Although I'm posting a patch series, half of it is i386 backend tuning and can
go in independently. Except one patch where it's noted specifically, the
patches were bootstrapped and regtested together, not separately, on x86-64.
Likewise the improvement claimed below is obtained with GCC with all patches
applied, the difference being only in -fno-plt flag.
The approach taken here is different. Instead of adjusting call expansion in
the back end, I force callee address to be loaded into a pseudo at RTL
expansion time, similar to "function CSE" which is not enabled to most
targets.

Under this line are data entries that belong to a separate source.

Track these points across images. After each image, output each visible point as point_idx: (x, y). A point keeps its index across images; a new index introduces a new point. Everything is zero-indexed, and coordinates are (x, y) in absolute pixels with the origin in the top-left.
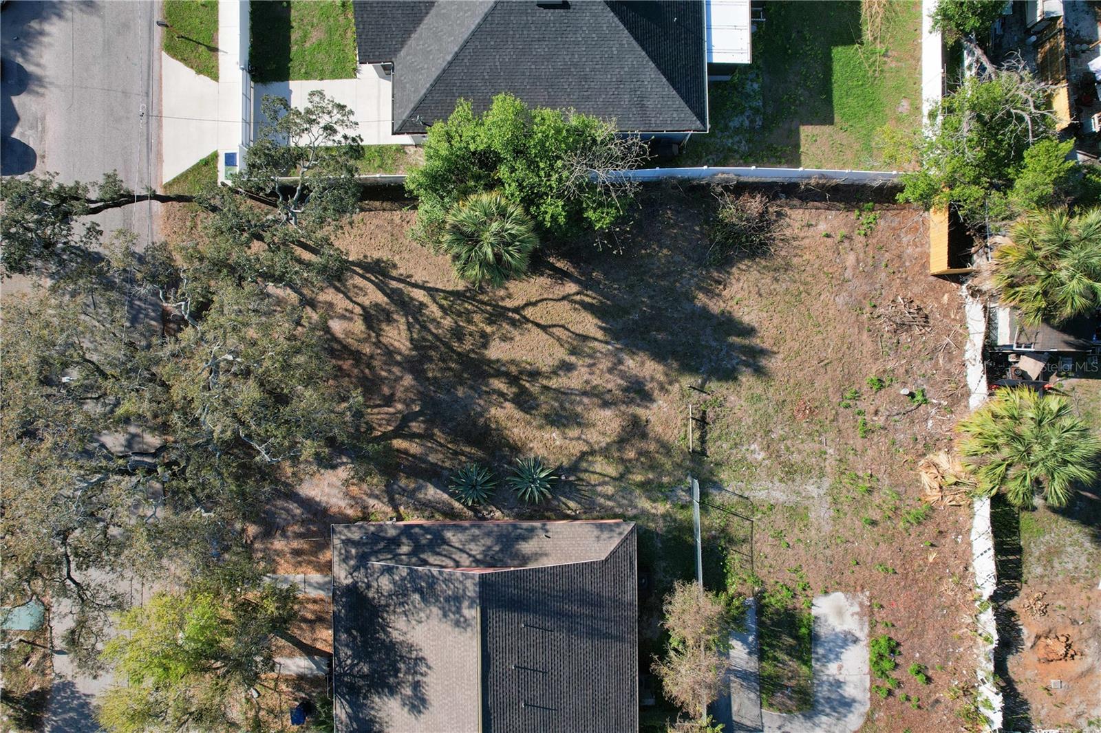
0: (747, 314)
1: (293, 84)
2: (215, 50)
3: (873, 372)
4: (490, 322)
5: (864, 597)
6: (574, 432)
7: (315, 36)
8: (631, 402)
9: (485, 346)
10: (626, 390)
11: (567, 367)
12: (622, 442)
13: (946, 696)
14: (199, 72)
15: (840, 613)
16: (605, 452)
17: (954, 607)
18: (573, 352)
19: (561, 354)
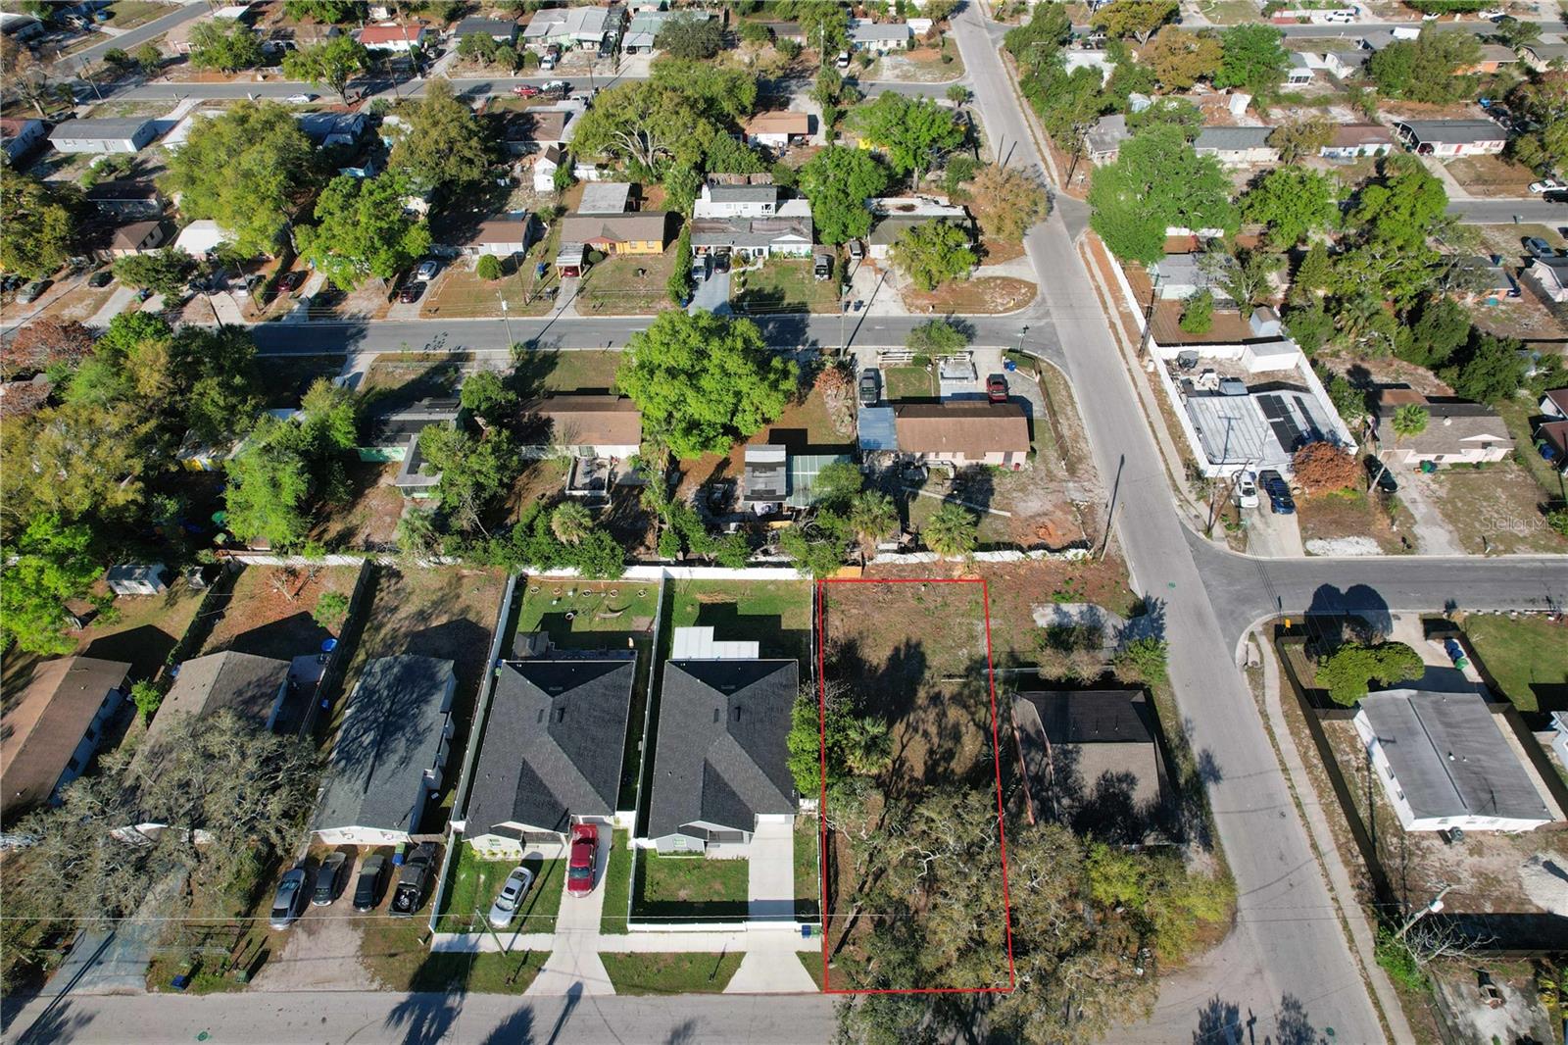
0: (887, 652)
1: (751, 898)
2: (723, 954)
3: (913, 603)
4: (902, 778)
5: (1034, 606)
6: (964, 729)
7: (718, 886)
8: (942, 703)
9: (917, 780)
10: (935, 705)
11: (926, 734)
12: (966, 707)
13: (1077, 573)
14: (739, 966)
15: (1044, 616)
16: (973, 714)
17: (1032, 569)
18: (916, 730)
19: (918, 737)
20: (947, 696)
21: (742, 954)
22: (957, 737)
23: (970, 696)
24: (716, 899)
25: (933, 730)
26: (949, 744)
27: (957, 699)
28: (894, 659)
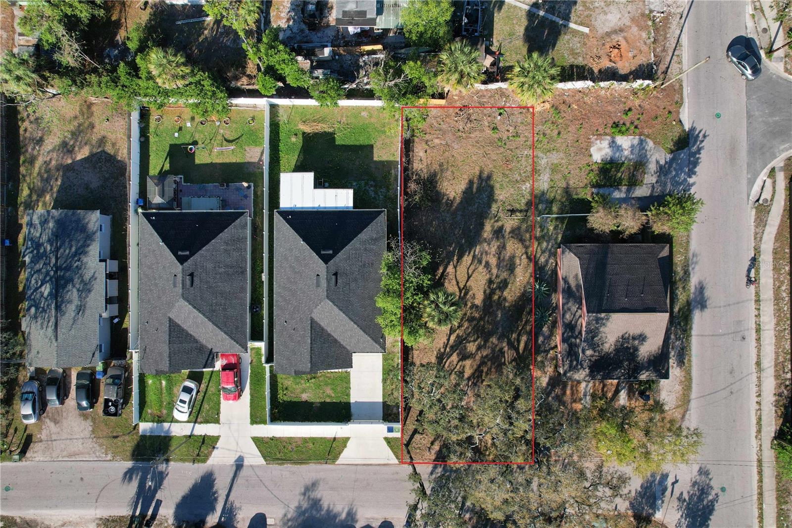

The address load (which loads from GOT) can be moved out of loops,
scheduled, or, on x86, re-fused with indirect jump by peepholes. On 32-bit
x86, it also allows the compiler to use registers other than %ebx for GOT
pointer (which can be a win since %ebx is callee-saved).
The benefit of PLT is the possibility of lazy relocation. It is not possible
with BIND_NOW, in particular when -z relro -z now flags were used at link time
as security hardening measure. Performance-critical executables do not
particularly need PLT and lazy relocation too, except if they are used very
frequently, with each individual run time extremely small -- but in that case
they can benefit massively from static linking or less massively from
prelinking, and with prelinking they can get the benefit of no-plt.
I've used LLVM/Clang to evaluate performance impact of PLT-less PIC codegen.
I configured with
cmake -DLLVM_ENABLE_PIC=ON -DBUILD_SHARED_LIBS=ON \
from 3.6 release branch; this configuration mimics non-static build that e.g.
OpenSUSE is using, and produces Clang dependent on 112 clang/llvm shared
libraries, with roughly 24000 externally visible functions.
Without input files time is mostly spent on dynamic linking, so without
prelink there's a predictable regression, from 55 to 140 ms. On C++ hello
world, I get:
PLT no-PLT PLT+BIND_NOW
[32bit] 430 ms 535 ms 590 ms
[64bit] 410 ms 495 ms 555 ms
So no-PLT is >20% slower than default, but already >10% faster when non-lazy
binding is forced.
On tramp3d compilation with -O2 -g I get:
[32bit] 49.0 s 43.3 s
[64bit] 41.6 s 36.8 s
So on long-running compiles -fno-plt is a very significant win. Note that I'm
using Clang as (perhaps extreme) example of PIC-call-intensive code, but the
argument about -fno-plt being useful for performance should apply generally.
When looking at code size changes, there's a 1% improvement on 32-bit
libstdc++ and a small regression on 64-bit. On LLVM/Clang, there's overall size
regression on both 32-bit and 64-bit; I've tried to analyze it and so far came
up with one possible cause, which is detailed in IRA REG_EQUIV patch.